![]() |
| Konfrensi Pers Terkait Pemebrangkatan Haji di Asrama Haji NTB |
MANDALIKAPOST.com- Pemberangkatan calon jemaah haji (CJH) asal Nusa Tenggara Barat pada musim haji 1447 H/2026 M siap dilaksanakan. Total jemaah haji asal NTB yang akan diberangkatkan tahun ini mencapai 5.846 orang melalui Embarkasi Lombok (LOP).
Kepala Kantor Wilayah Kementerian Haji dan Umrah Provinsi Nusa Tenggara Barat, Lalu Muhammad Amin, menjelaskan bahwa jumlah tersebut terdiri dari 5.798 jemaah sesuai kuota NTB dan 80 petugas pendamping.
“Jumlah jemaah berdasarkan kuota NTB sebanyak 5.798 orang, ditambah petugas yang menyertai sebanyak 80 orang, sehingga total keseluruhan yang akan diberangkatkan menjadi 5.846,” ujar Amin dalam konferensi pers di Asrama Haji Mataram, Senin (20/4/2026).
Ia menambahkan, dari total kuota tersebut terdapat prioritas bagi jemaah lanjut usia (lansia) sebanyak 190 orang sesuai ketentuan.
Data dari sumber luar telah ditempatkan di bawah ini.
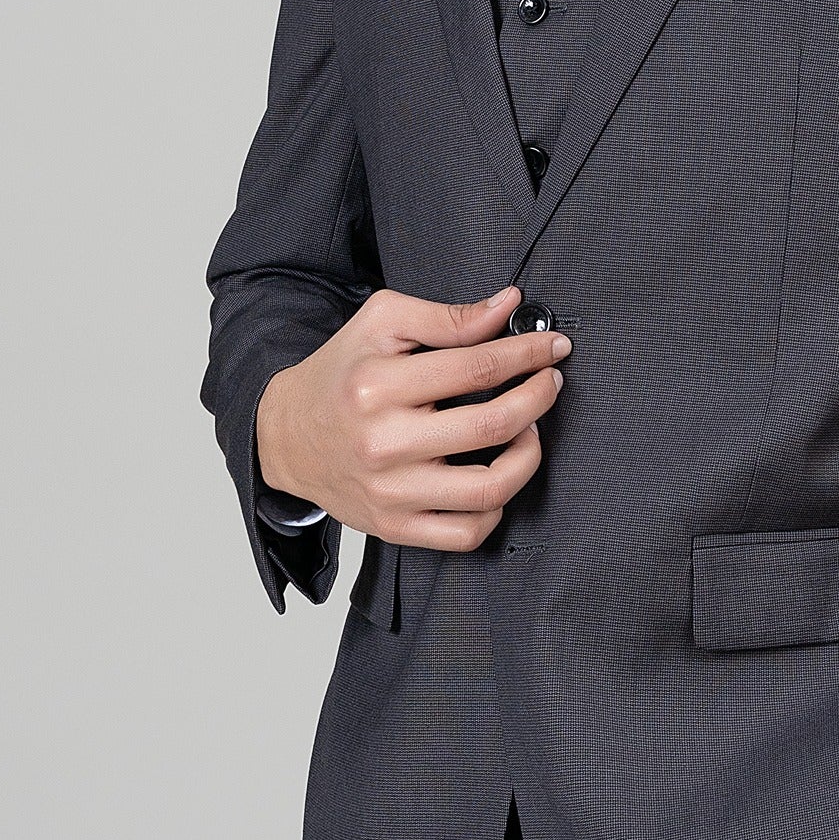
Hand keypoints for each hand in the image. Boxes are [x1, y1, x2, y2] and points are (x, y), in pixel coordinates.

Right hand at [256, 285, 569, 551]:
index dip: (527, 355)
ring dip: (529, 457)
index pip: (477, 368)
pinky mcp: (394, 527)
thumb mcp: (382, 324)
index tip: (553, 347)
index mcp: (378, 385)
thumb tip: (508, 305)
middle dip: (538, 398)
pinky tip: (500, 478)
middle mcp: (383, 443)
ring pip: (489, 490)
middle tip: (549, 382)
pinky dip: (497, 510)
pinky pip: (466, 534)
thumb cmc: (340, 374)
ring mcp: (390, 492)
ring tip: (531, 431)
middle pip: (491, 426)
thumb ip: (448, 317)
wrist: (285, 436)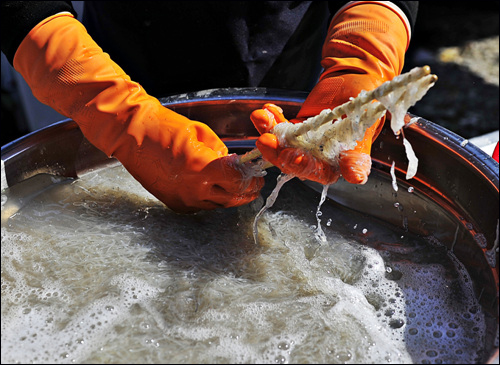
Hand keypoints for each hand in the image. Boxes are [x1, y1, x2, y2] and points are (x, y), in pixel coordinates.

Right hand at [13, 14, 263, 212]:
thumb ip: (222, 154)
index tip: (258, 175)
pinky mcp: (174, 203)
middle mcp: (194, 190)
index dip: (252, 179)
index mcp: (202, 170)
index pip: (239, 182)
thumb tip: (234, 166)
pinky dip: (210, 198)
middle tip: (254, 184)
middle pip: (232, 200)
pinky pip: (201, 205)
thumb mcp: (203, 135)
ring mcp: (183, 200)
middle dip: (246, 191)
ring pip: (217, 206)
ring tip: (235, 185)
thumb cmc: (167, 128)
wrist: (132, 134)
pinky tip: (213, 187)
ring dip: (229, 196)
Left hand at [252, 3, 409, 184]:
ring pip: (281, 146)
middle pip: (294, 162)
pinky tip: (266, 110)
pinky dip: (271, 120)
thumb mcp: (365, 124)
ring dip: (270, 132)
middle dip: (278, 151)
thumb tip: (356, 177)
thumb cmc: (365, 103)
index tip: (296, 157)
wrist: (355, 80)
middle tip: (266, 139)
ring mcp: (304, 145)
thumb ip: (358, 151)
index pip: (320, 172)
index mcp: (340, 163)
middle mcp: (320, 159)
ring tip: (261, 117)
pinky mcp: (294, 131)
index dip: (306, 167)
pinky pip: (279, 129)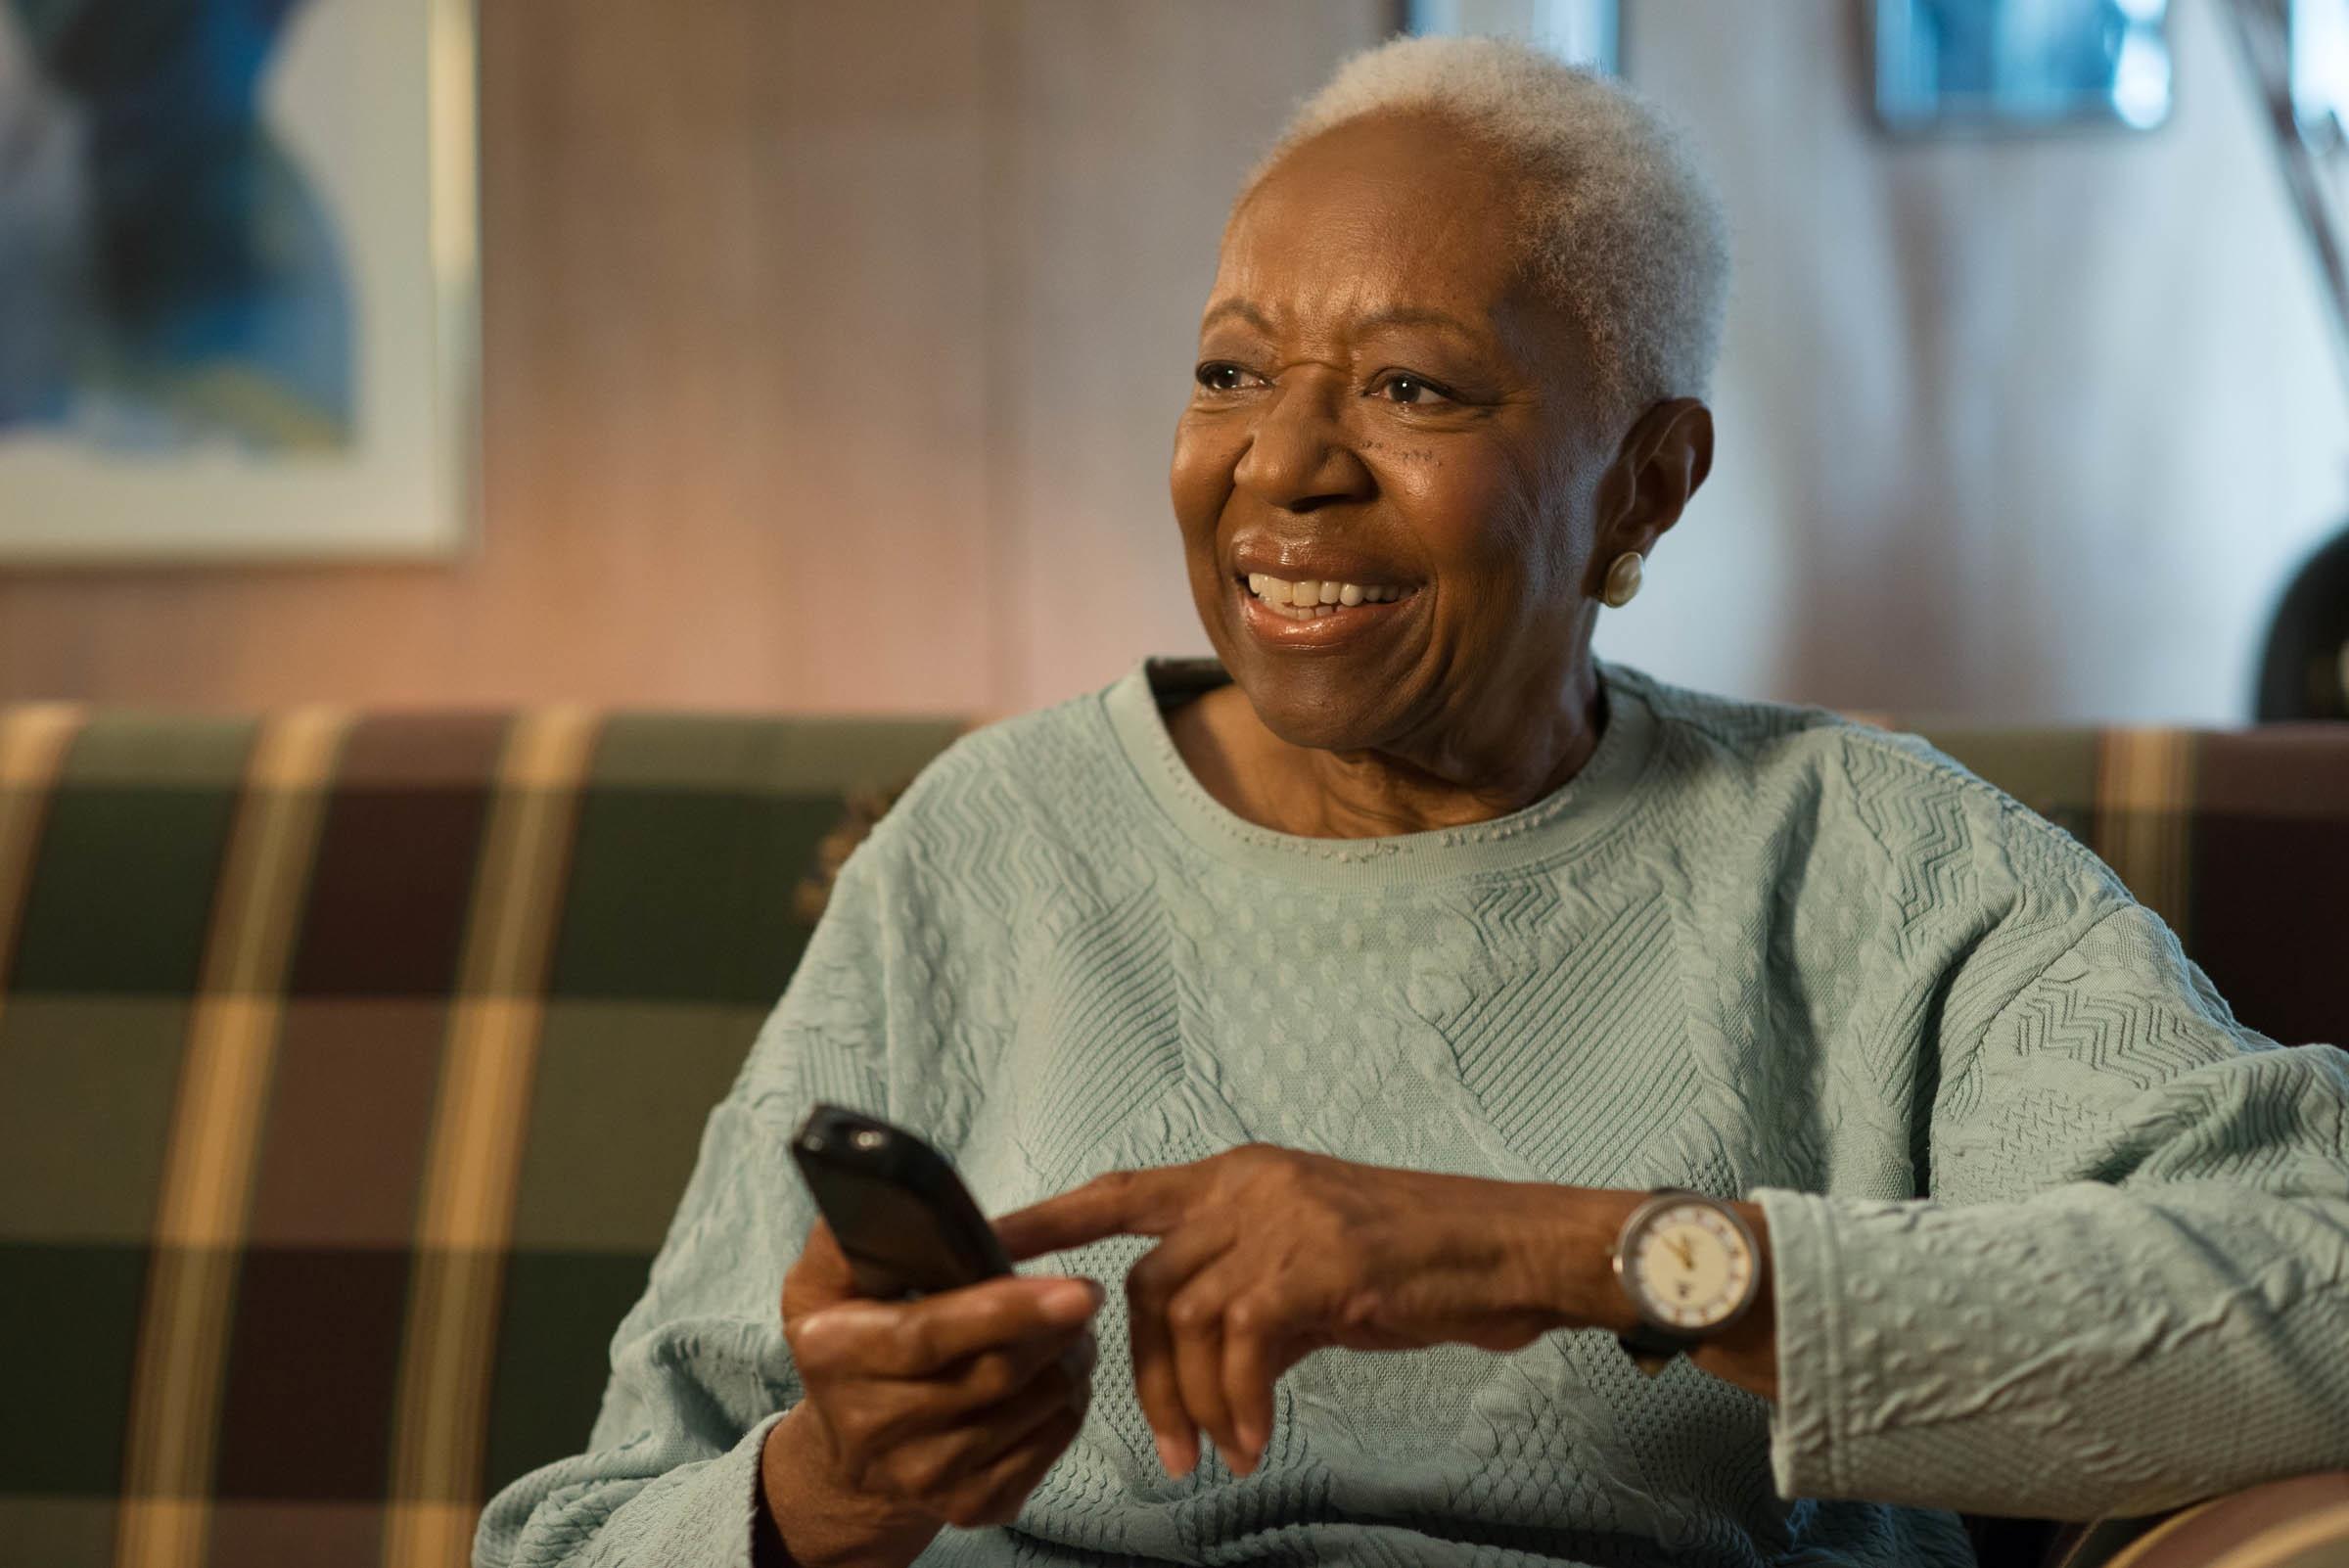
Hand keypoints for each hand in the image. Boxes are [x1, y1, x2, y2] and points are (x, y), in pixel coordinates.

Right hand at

Kategori lansia dimulai dari usia 65 tahun ke atas, meskipun tidak seluruhnya dalam kondisi kesehatan yang menurun.
“Memang tidak semua lansia dalam kondisi kurang sehat, namun bagi yang memiliki risiko kesehatan tinggi tetap kami kategorikan untuk mendapatkan perhatian khusus,” katanya.
Secara umum, lanjut Amin, rata-rata usia jemaah haji NTB tahun ini berada pada kisaran 65 tahun ke atas. Oleh karena itu, pihaknya menyiapkan skema pelayanan khusus bagi jemaah lansia, penyandang disabilitas, serta jemaah dengan risiko tinggi (risti).
Pelayanan khusus tersebut meliputi penempatan di asrama haji yang mudah diakses, prioritas dalam distribusi konsumsi, hingga pendampingan bagi jemaah pengguna kursi roda.
“Layanan kami bedakan. Lansia, disabilitas, dan jemaah risiko tinggi akan mendapatkan prioritas, baik dari sisi akomodasi maupun pelayanan selama di asrama dan keberangkatan,” jelasnya.
Terkait data jemaah risiko tinggi, Amin menegaskan pihaknya masih menunggu konfirmasi resmi dari tim kesehatan guna menghindari kekeliruan informasi.
Sementara itu, terkait adanya jemaah yang meninggal dunia sebelum keberangkatan, ia memastikan prosesnya akan mengikuti mekanisme yang berlaku. Pemerintah juga berupaya menghindari kekosongan kuota (open seat) dengan tetap mengacu pada aturan yang ada.
“Jika ada jemaah yang meninggal, tentu akan diproses sesuai ketentuan yang berlaku. Namun kuota NTB sebanyak 5.800-an itu insyaallah tetap terpenuhi,” ujarnya.
Untuk kloter pertama, jemaah dijadwalkan berasal dari Lombok Timur dengan jumlah 387 orang. Mereka akan mulai masuk asrama haji pada Selasa (21/4/2026) sekitar pukul 06.00 WITA.
Keberangkatan kloter perdana dijadwalkan pada Rabu (22/4/2026) sekitar pukul 03.00 WITA dari Bandara Internasional Zainuddin Abdul Madjid (BIZAM) menuju Madinah.